A Time to Speak and a Time to Be Still—also ‘The Best (Wt) Article on Prayer I Have Ever Read.”)
December 19, 2022
“I inquired of Jehovah, and he answered me, And out of all my frights he delivered me.” (Ps 34:4)
Just how did the do this? Any takers? (David wrote this when he played crazyman before Achish, [successfully] trying to get himself out of a spot)
It wasn’t exactly an answer, but someone posted “the best article on prayer I’ve ever read.” It was to me, as well—and it was way back in 1958. ‘Your prayers tell on you. Explains how God answers queries and petitions.’
It includes one remarkable excerpt: “So by listening to the Holy Scriptures the words of the prophets, the thoughts of the apostles and the wisdom of Jesus Christ all flow through the mind, refreshing it and building it up. In this way one can spend all night in prayer with God and hardly say a word. When you listen you learn. When we listen to the words of the Scriptures we show ourselves learners of God.” (Italics mine)
Imagine—spending all night in prayer with God and hardly saying a word! It’s an observation that hasn’t been repeated, to my knowledge. Did some HQ technician reclassify the ‘listening’ part as ‘meditation,’ thereby collapsing the total prayer length to only that which you can ‘count time’ for—the time that you are talking? Dunno, but the idea of giving a one-sided speech lasting all night is not the easiest idea to put into practice. It sure works for me if you listen up to near 100% when the occasion warrants it.
Though, to be sure, as judged by my own verbosity, I don’t come across as someone who listens 100% of the time, do I?
“For the true God is in the heavens but you are on the earth.
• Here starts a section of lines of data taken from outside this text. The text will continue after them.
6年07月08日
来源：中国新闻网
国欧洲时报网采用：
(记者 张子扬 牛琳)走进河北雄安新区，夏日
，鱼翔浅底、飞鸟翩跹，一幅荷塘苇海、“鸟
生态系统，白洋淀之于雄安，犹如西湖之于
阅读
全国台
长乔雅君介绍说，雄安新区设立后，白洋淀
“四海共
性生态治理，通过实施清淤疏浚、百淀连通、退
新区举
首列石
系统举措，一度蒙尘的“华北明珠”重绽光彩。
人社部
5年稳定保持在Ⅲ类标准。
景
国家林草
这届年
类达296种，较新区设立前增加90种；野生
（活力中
That is why your words should be few.” (Ecclesiastes 5:2) ‘It ain’t be, babe.’ Should it be?
It’s like the commentary (week of December 19, 2022) on Hezekiah under threat from Rabshakeh. As is the case in the modern day, the assault on Jehovah is cloaked in an assault on the ones taking the lead: ‘You’re going to listen to Hezekiah?’ he taunts in effect to the Jews on the wall. ‘What have you been smoking?’ (2 Kings 18: 19-35)
(Photo: Chuck Gremmit—Wikimedia)
Says the commentary: “Wisely, the people did not try to respond to the slanderous propaganda, a course often followed by Jehovah’s servants in our day.” (italics mine)
One can almost read (a bit disconcertingly) the words between the lines: ‘It would be ‘always followed’ were it not for that idiot Tom Harley and ones like him!’
It’s like what I wrote in TrueTom vs the Apostates. Is responding to the propaganda of apostates is a good thing? Doing so is the premise of the entire book—in part, to aid whoever has been stumbled by them, for an application of that ancient drama plays out in real time. However, maybe doing so is to assume the role of the yo-yo singing out on the wall just as Hezekiah has ordered the troops to zip it.